* _What is required_
Every line of the material is to be repeated exactly as it stands.

* _Dataset_
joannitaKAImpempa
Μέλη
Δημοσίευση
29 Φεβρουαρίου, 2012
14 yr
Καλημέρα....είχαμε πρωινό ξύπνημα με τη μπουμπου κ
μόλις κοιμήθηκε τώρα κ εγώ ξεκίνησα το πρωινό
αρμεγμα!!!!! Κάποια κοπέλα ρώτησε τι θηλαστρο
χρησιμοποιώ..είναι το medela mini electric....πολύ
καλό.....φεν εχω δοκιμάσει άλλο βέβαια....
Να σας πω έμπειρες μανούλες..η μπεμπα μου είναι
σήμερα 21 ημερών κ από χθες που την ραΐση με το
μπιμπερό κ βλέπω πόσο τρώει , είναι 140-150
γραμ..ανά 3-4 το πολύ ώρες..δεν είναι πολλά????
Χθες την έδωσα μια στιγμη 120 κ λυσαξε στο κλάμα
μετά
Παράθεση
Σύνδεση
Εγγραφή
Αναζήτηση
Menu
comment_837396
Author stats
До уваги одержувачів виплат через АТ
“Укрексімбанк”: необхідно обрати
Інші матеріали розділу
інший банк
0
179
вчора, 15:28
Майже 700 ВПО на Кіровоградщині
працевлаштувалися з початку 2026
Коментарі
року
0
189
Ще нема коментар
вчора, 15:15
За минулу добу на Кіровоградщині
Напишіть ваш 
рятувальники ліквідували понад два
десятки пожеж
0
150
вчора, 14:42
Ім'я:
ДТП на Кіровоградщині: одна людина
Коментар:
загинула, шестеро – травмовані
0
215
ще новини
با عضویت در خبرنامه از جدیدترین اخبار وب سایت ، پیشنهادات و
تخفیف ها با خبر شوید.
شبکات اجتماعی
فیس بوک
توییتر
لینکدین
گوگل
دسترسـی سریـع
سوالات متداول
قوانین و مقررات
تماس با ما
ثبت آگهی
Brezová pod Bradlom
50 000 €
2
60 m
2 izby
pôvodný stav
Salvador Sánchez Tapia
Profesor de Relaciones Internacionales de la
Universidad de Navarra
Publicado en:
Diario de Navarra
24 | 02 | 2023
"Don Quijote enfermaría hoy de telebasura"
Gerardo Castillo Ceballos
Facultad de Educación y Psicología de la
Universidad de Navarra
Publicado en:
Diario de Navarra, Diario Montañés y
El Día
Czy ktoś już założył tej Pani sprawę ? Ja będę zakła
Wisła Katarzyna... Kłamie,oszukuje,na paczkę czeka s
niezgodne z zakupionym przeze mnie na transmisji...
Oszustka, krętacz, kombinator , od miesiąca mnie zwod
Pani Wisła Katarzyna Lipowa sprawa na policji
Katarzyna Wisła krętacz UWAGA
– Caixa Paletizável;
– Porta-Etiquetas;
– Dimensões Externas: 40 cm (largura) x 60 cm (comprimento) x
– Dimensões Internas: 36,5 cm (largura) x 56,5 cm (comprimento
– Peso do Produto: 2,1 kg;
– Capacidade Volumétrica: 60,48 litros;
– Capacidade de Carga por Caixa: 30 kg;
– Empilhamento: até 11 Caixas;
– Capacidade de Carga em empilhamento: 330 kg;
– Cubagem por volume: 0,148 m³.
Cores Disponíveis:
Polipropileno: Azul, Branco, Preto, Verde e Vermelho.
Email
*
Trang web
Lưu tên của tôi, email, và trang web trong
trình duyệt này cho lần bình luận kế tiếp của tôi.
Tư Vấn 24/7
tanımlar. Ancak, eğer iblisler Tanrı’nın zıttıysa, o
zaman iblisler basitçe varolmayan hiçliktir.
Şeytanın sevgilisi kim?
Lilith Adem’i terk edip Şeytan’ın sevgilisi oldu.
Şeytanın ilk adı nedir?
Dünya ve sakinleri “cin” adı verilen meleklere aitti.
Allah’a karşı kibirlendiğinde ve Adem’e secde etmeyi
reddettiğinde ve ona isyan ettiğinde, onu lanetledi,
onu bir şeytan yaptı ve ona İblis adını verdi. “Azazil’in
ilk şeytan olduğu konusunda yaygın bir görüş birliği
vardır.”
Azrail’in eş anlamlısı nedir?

* _Task answer_
joannitaKAImpempa
Μέλη
Δημοσίευση
29 Φεβρουαρίου, 2012
14 yr
Καλημέρα....είχαμε πρωινό ξύπνημα με τη μπουμπου κ
μόλις κοιμήθηκε τώρα κ εγώ ξεκίνησα το πρωινό
αρμεγμα!!!!! Κάποια κοπέλα ρώτησε τι θηλαστρο
χρησιμοποιώ..είναι το medela mini electric....πολύ
καλό.....φεν εχω δοκιμάσει άλλο βέβαια....
Να σας πω έμπειρες μανούλες..η μπεμπα μου είναι
σήμερα 21 ημερών κ από χθες που την ραΐση με το
μπιμπερό κ βλέπω πόσο τρώει , είναι 140-150
γραμ..ανά 3-4 το πολύ ώρες..δεν είναι πολλά????
Χθες την έδωσα μια στιγμη 120 κ λυσαξε στο κλάμα
μετά
Παράθεση
Σύνδεση
Εγγραφή
Αναζήτηση
Menu
comment_837396
Author stats
До уваги одержувачів виплат через АТ
“Укрексімбанк”: необхідно обрати
Інші матеріали розділу
інший банк
0
179
вчора, 15:28
Майже 700 ВПО на Кіровоградщині
працевлаштувалися з початку 2026
Коментарі
року
0
189
Ще нема коментар
вчора, 15:15
За минулу добу на Кіровоградщині
Напишіть ваш 
рятувальники ліквідували понад два
десятки пожеж
0
150
вчора, 14:42
Ім'я:
ДТП на Кіровоградщині: одна людина
Коментар:
загинула, шестеро – травмовані
0
215
ще новини
با عضویت در خبرنامه از جدیدترین اخبار وب سایت ، پیشنهادات و
تخفیف ها با خبر شوید.
شبکات اجتماعی
فیس بوک
توییتر
لینکدین
گوگل
دسترسـی سریـع
سوالات متداول
قوانین و مقررات
تماس با ما
ثبت آگهی
Brezová pod Bradlom
50 000 €
2
60 m
2 izby
pôvodný stav
Salvador Sánchez Tapia
Profesor de Relaciones Internacionales de la
Universidad de Navarra
Publicado en:
Diario de Navarra
24 | 02 | 2023
"Don Quijote enfermaría hoy de telebasura"
Gerardo Castillo Ceballos
Facultad de Educación y Psicología de la
Universidad de Navarra
Publicado en:
Diario de Navarra, Diario Montañés y
El Día
Czy ktoś już założył tej Pani sprawę ? Ja będę zakła
Wisła Katarzyna... Kłamie,oszukuje,na paczkę czeka s
niezgodne z zakupionym przeze mnie na transmisji...
Oszustka, krętacz, kombinator , od miesiąca mnie zwod
Pani Wisła Katarzyna Lipowa sprawa na policji
Katarzyna Wisła krętacz UWAGA
– Caixa Paletizável;
– Porta-Etiquetas;
– Dimensões Externas: 40 cm (largura) x 60 cm (comprimento) x
– Dimensões Internas: 36,5 cm (largura) x 56,5 cm (comprimento
– Peso do Produto: 2,1 kg;
– Capacidade Volumétrica: 60,48 litros;
– Capacidade de Carga por Caixa: 30 kg;
– Empilhamento: até 11 Caixas;
– Capacidade de Carga em empilhamento: 330 kg;
– Cubagem por volume: 0,148 m³.
Cores Disponíveis:
Polipropileno: Azul, Branco, Preto, Verde e Vermelho.
Email
*
Trang web
Lưu tên của tôi, email, và trang web trong
trình duyệt này cho lần bình luận kế tiếp của tôi.
Tư Vấn 24/7
tanımlar. Ancak, eğer iblisler Tanrı’nın zıttıysa, o
zaman iblisler basitçe varolmayan hiçliktir.
Şeytanın sevgilisi kim?
Lilith Adem’i terk edip Şeytan’ın sevgilisi oldu.
Şeytanın ilk adı nedir?
Dünya ve sakinleri “cin” adı verilen meleklere aitti.
Allah’a karşı kibirlendiğinde ve Adem’e secde etmeyi
reddettiğinde ve ona isyan ettiğinde, onu lanetledi,
onu bir şeytan yaptı ve ona İblis adını verdi. “Azazil’in
ilk şeytan olduğu konusunda yaygın bir görüş birliği
vardır.”
Azrail’in eş anlamlısı nedir?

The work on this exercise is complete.